* AIM OF THE TASK
Entries follow. Give back exactly the lines starting at the one containing "Sie können auf" and ending at the one containing "waren immer so", and no other lines.

* DATASET RECORDS
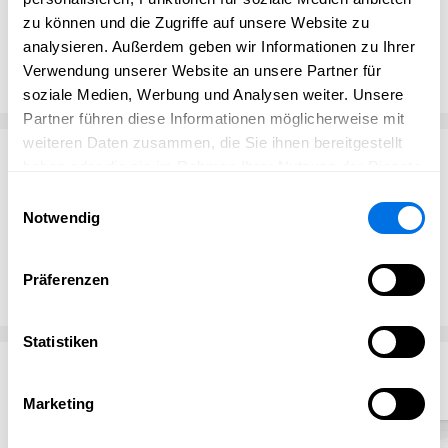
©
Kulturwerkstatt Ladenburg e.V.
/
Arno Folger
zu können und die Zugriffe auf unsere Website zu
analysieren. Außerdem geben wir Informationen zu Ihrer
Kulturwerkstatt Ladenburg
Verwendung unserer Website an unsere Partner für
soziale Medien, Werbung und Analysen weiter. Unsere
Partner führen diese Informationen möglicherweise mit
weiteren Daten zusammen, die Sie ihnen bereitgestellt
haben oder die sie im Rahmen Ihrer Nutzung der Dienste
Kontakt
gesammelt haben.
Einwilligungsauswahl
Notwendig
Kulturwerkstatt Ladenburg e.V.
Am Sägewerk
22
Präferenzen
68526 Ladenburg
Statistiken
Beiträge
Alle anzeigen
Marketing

---

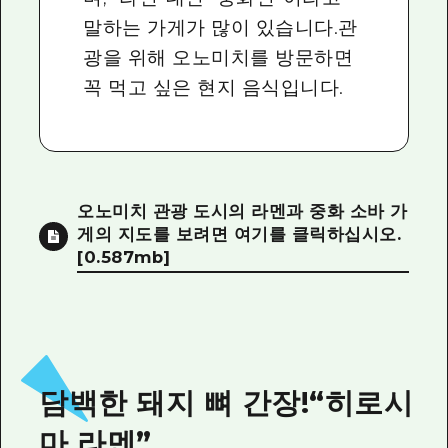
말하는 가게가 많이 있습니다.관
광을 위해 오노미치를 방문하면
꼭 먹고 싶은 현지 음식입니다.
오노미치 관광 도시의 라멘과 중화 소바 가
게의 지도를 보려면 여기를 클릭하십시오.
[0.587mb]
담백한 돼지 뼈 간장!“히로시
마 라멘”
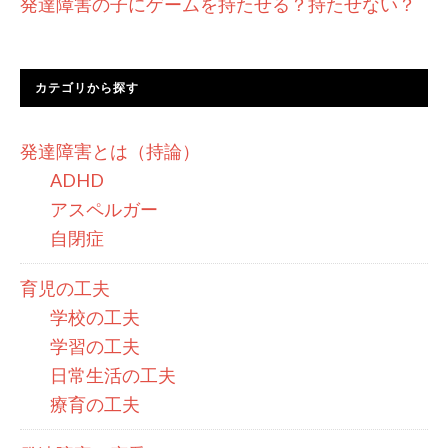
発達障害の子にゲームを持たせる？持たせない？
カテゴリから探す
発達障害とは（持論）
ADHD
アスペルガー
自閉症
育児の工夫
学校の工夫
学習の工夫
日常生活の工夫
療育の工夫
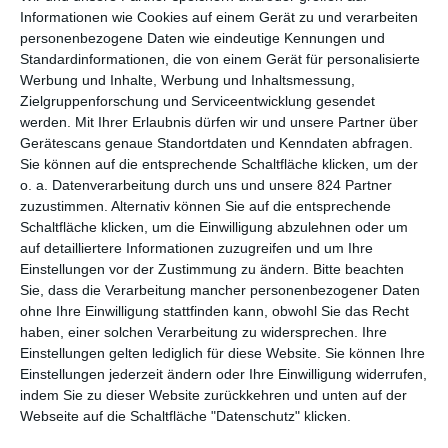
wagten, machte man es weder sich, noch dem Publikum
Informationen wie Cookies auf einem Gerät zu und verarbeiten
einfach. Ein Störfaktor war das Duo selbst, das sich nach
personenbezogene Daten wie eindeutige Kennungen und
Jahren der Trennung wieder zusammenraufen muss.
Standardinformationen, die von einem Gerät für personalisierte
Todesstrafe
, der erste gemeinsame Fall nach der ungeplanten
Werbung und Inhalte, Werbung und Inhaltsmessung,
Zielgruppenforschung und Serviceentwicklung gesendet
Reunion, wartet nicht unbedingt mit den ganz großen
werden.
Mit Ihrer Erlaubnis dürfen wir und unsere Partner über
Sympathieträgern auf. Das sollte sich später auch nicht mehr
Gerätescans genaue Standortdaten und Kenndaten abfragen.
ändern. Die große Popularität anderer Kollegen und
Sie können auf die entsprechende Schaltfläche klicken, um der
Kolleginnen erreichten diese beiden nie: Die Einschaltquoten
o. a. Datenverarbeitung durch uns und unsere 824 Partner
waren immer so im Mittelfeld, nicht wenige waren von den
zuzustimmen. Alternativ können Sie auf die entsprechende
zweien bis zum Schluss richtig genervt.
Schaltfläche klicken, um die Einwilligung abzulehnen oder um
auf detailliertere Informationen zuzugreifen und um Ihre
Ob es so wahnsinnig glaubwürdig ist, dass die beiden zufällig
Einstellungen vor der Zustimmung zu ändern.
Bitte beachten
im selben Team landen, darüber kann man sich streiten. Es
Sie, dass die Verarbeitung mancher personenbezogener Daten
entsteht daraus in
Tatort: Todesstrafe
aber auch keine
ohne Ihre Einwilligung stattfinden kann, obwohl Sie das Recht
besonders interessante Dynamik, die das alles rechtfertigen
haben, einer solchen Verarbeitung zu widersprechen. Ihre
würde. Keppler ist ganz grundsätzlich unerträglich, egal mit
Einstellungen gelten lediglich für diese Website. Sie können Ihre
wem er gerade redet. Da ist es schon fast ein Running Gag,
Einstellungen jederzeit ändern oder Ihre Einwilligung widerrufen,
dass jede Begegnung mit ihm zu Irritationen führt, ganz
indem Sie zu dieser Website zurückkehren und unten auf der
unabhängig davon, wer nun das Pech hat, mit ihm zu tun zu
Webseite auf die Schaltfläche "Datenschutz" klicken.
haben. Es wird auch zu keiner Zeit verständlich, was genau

* EXERCISE SOLUTION
Sie können auf die entsprechende Schaltfläche klicken, um der
Kolleginnen erreichten diese beiden nie: Die Einschaltquoten
o. a. Datenverarbeitung durch uns und unsere 824 Partner
waren immer so im Mittelfeld, nicht wenige waren von den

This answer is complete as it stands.